Our system has been trained, through a process called Bayesian filtering, to determine what is a “breaking alert.” We also have human curators who go through different language feeds and check that everything is being mapped and characterized correctly. Because we have the alert’s original source, curators can read the source and make sure that “Bieber Fever” is not being labeled as “fever” in “United States.”
How does the medical community and the public at large use the information that you compile?
The main use for our data is an early signal of disease outbreaks. People need this data to prepare for better responses. We collaborate with several different organizations to provide mapped outbreak information with the intention of faster detection of disease outbreaks.
We have created a special map for the annual Hajj that has heightened surveillance for countries sending pilgrims. This is hugely important because there are millions of people that travel to Mecca. Wouldn’t it be nice to know what infectious diseases are circulating in given countries and whether there is a chance that these diseases may be transported to Saudi Arabia?
We also collaborate with Wildlife Conversation Society and USAID to track instances of wildlife disease and illegal wildlife trade on our Wildlife Trade map. We are an increasingly mobile and interconnected society and many emergent diseases are zoonotic. Through disease tracking, USAID hopes to predict and prevent emerging infectious disease outbreaks.
Members of the general population might use our map to investigate what diseases, if any, they should be on the lookout for prior to international travel.
We recently launched a project with the Skoll Global Threats Fund and the American Public Health Association called Flu Near You. This tool asks the public to submit symptom data on a weekly basis. We map the symptoms and show the spread of flu through communities. This tool is really aimed at putting the public back into public health. As we further develop the tool, we hope to increase the benefit to the user, by creating personal profiles and a way to track immunization information etc. So, HealthMap is used by the public, the public health community and the medical community.
What’s the future (or potential) of this kind of disease investigation/information gathering?
We hope the future will bring faster disease detection. Last year, we held the first Digital Disease Detection conference and saw projects from all around the world using digital methods to detect emerging disease trends.
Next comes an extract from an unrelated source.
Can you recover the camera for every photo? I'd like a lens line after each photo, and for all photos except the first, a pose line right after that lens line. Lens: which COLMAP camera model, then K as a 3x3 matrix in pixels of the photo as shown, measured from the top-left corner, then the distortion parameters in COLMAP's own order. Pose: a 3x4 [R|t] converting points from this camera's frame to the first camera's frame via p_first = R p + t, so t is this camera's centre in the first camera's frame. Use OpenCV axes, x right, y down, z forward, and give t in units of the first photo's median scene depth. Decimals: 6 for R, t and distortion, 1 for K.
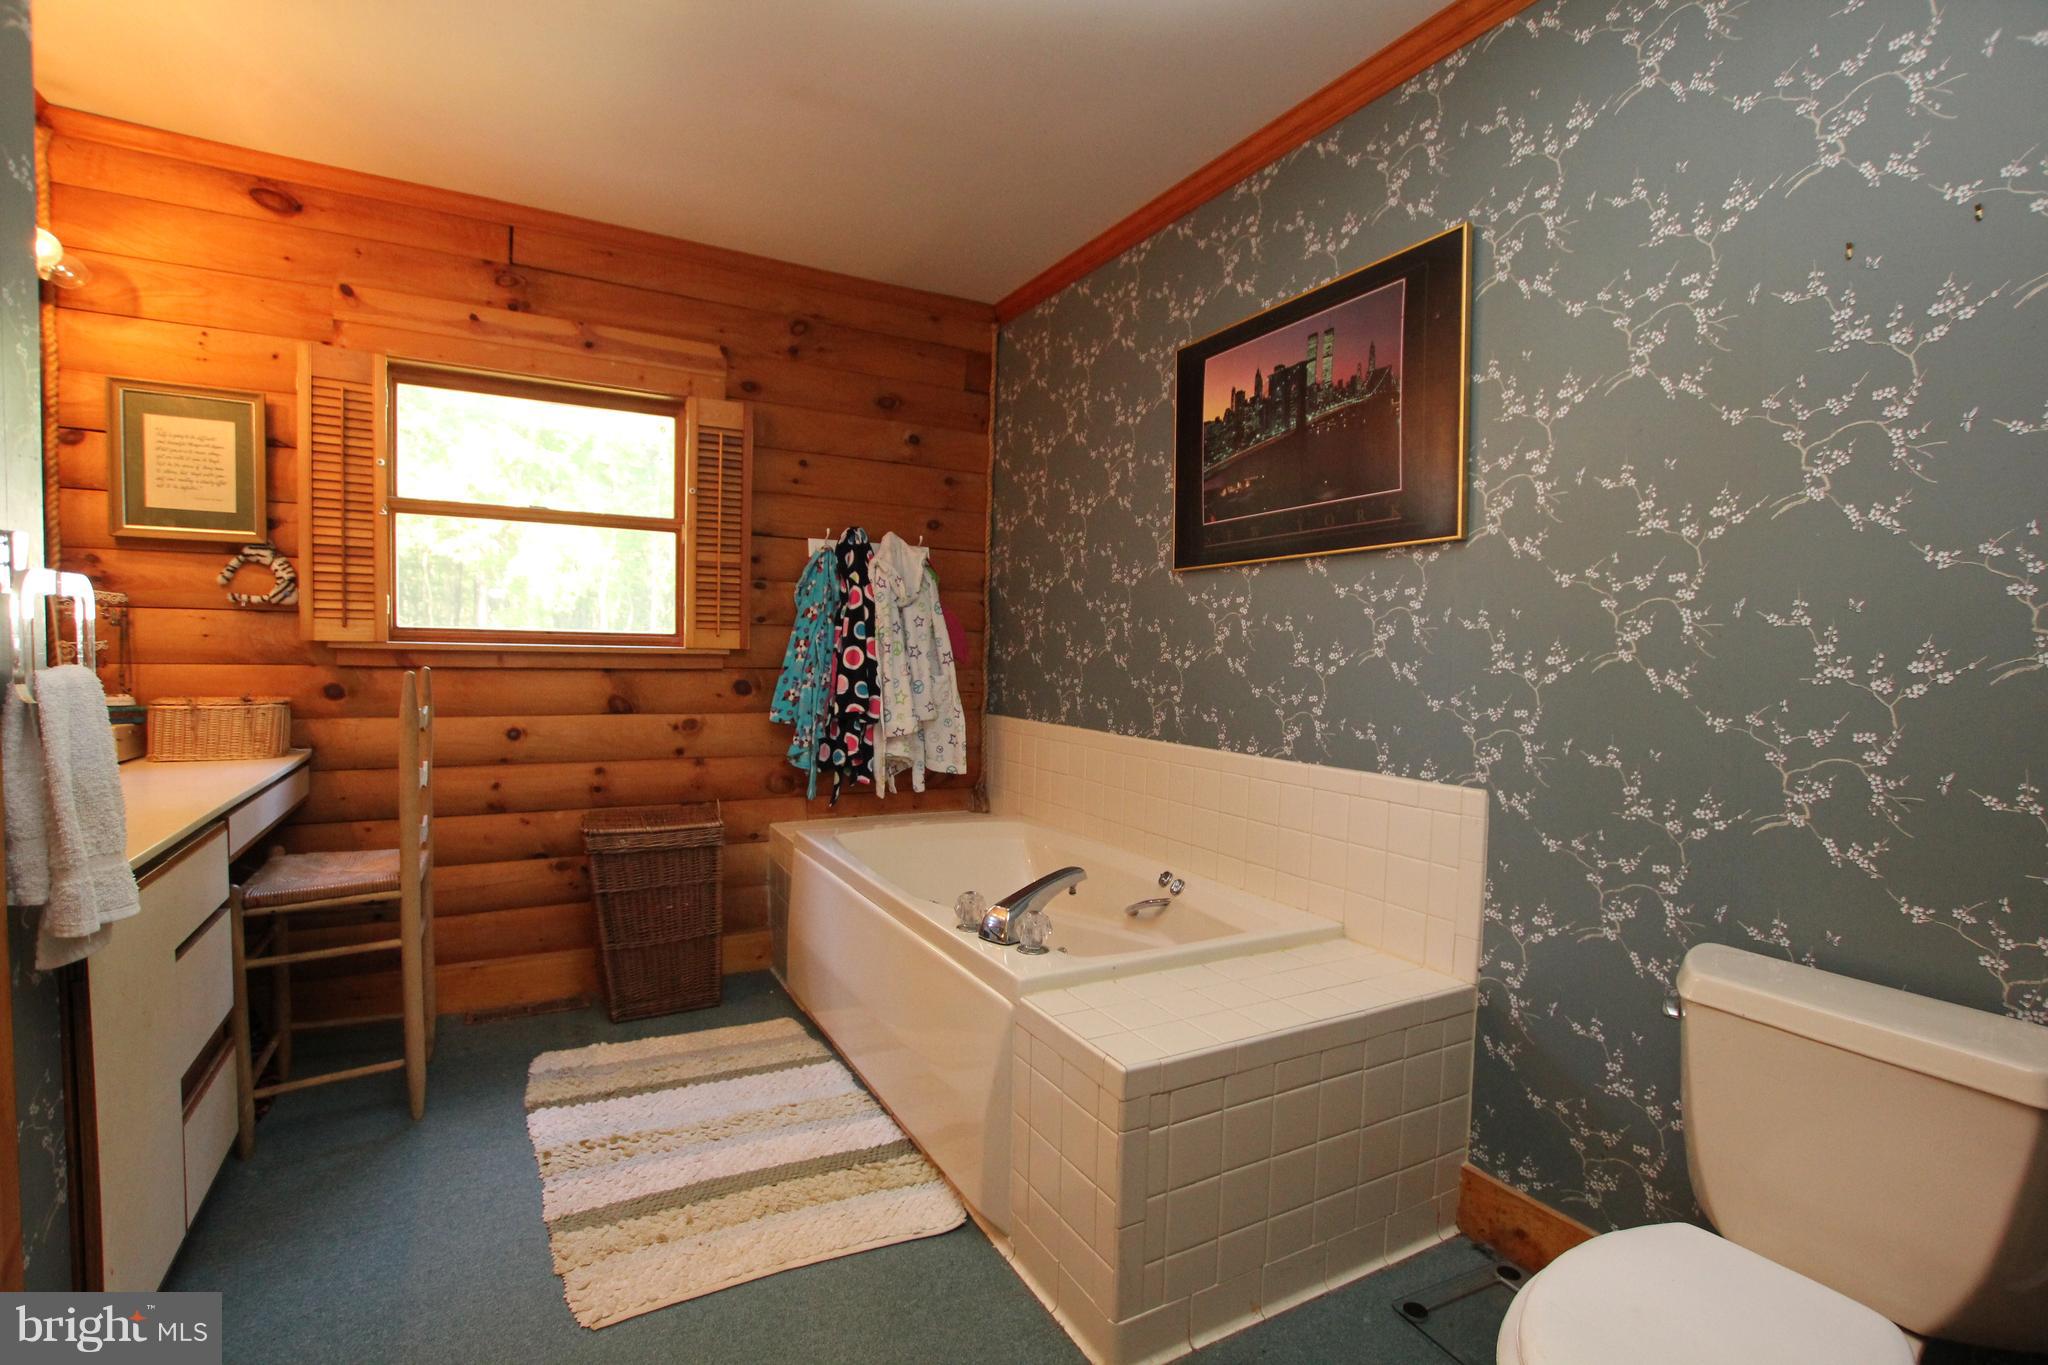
lens RADIAL K [[961.1, 0, 1024.0], [0, 961.1, 682.5], [0, 0, 1]] dist [-0.021212, 0.000103]
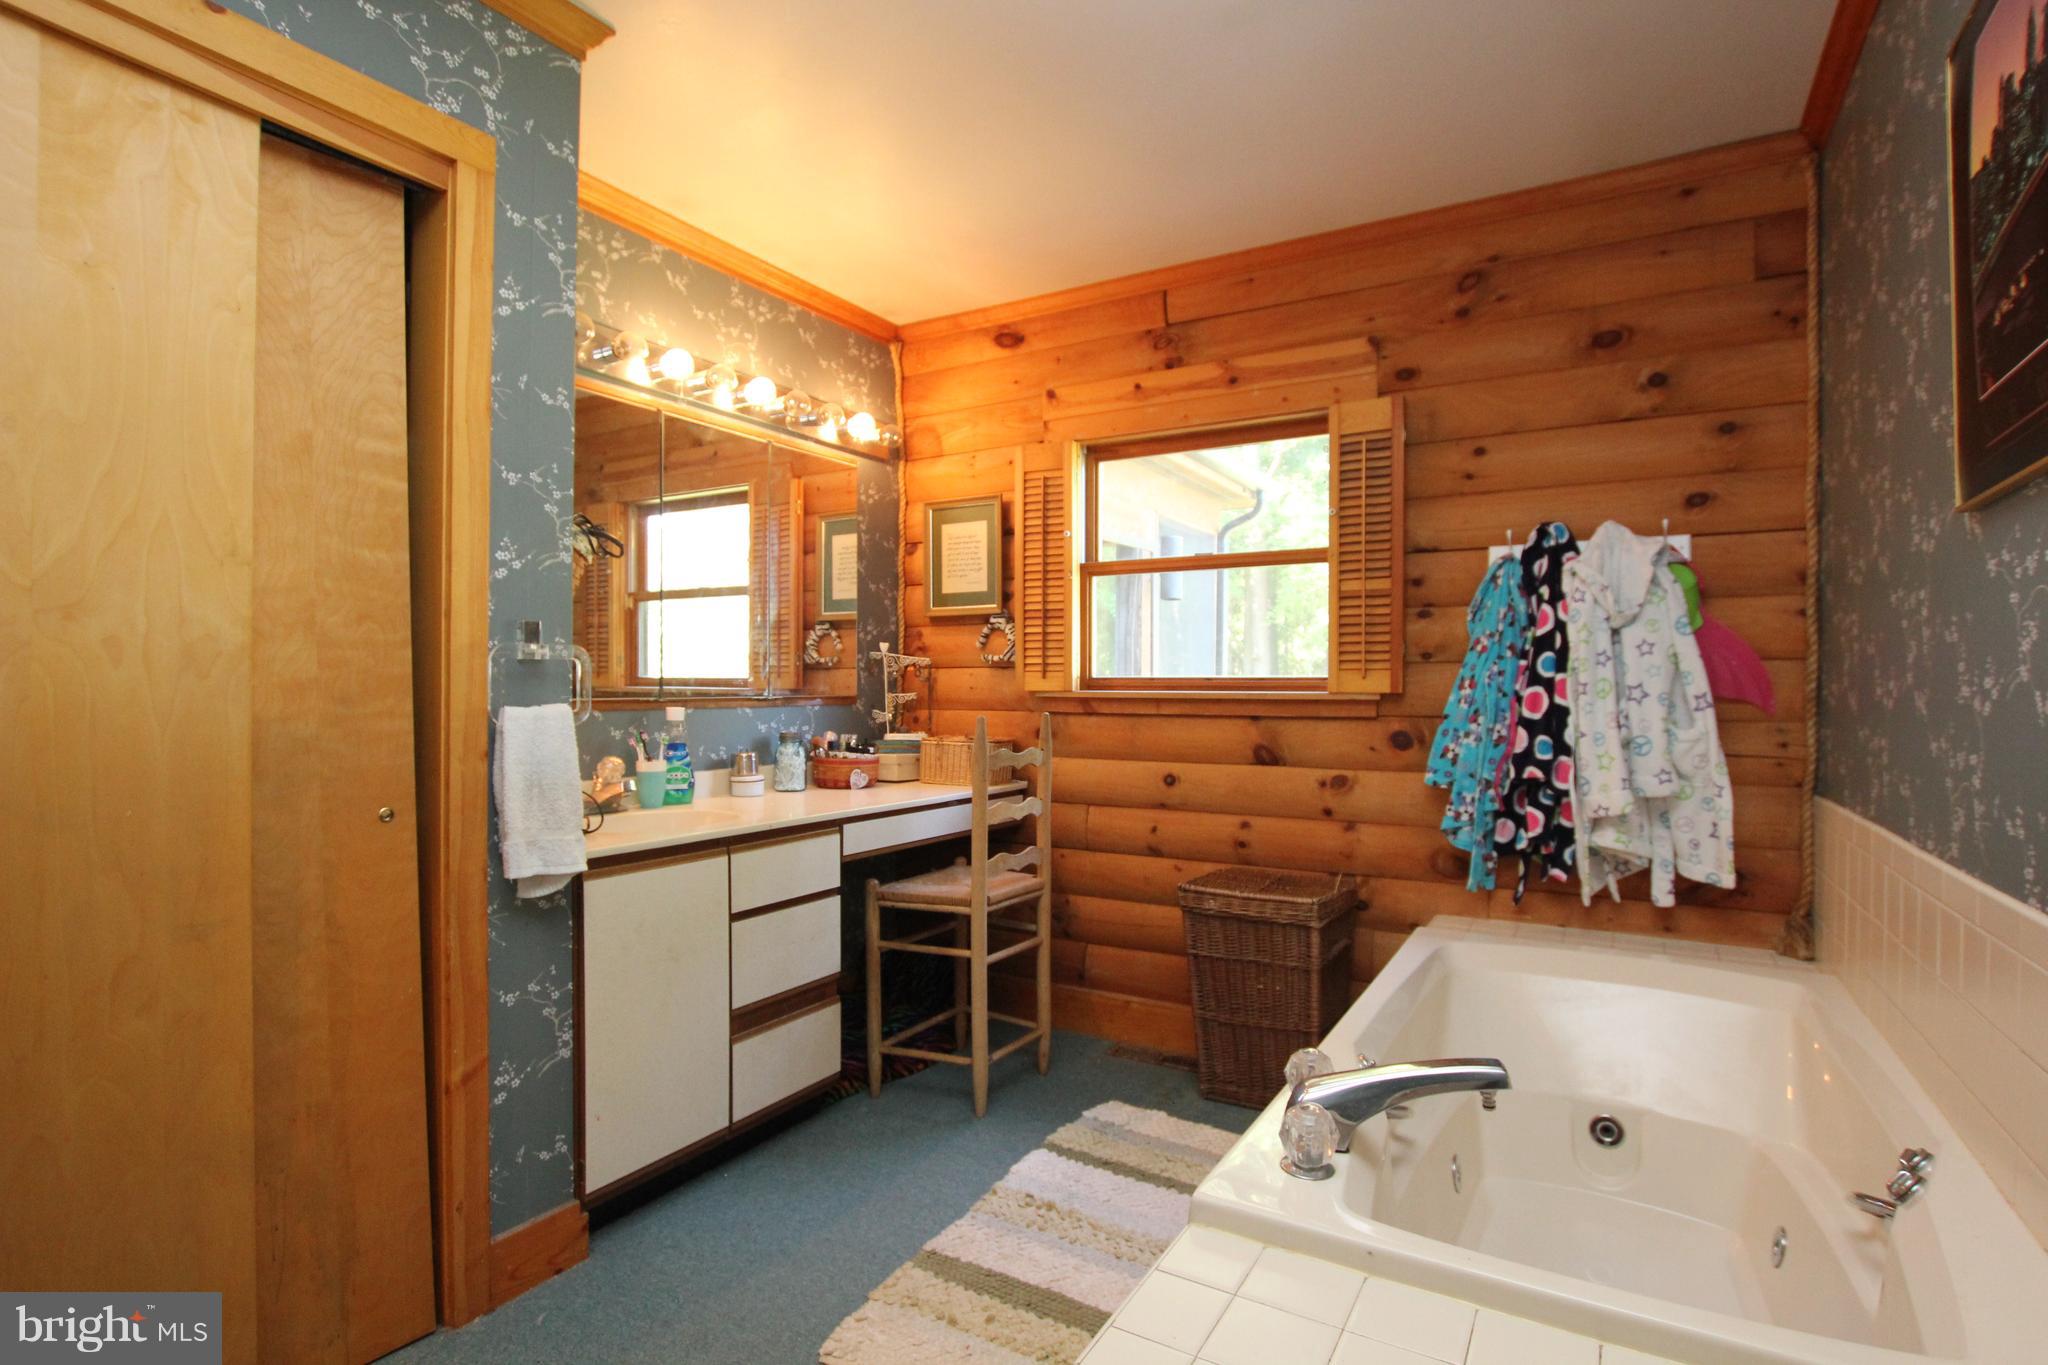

We are building up networks of professionals for verifying the data, and we see huge potential for engagement with the public.
Do you see yourself as a detective of sorts?
Absolutely. We refer to ourselves as disease detectives all the time. We detect disease trends to alert the public, public health, and medical communities early enough so they can launch an appropriate response.
Anna Tomasulo, MA, MPH, joined the HealthMap team at Boston Children’s Hospital in 2011 as Editor-in-Chief of The Disease Daily and French feed curator. Her interests include French and Francophone literature, the HIV/AIDS epidemic, the intersection of health and human rights, and running. She has experience working on HIV prevention in Zambia and brings a journalistic touch to HealthMap from her work reporting on early marriage in Nepal with the Pulitzer Center on Crisis Reporting.
John Brownstein, PhD, is co-founder of HealthMap. He holds joint appointments in the Boston Children’s Hospital Informatics Program and Division of Emergency Medicine and is an Assistant Professor of Pediatrics at Harvard Medical School. He was trained as an epidemiologist in the Department of Epidemiology and Public Health at Yale University where he received his PhD. Dr. Brownstein works on novel statistical modeling and medical informatics approaches for accelerating the translation of public health surveillance research into practice.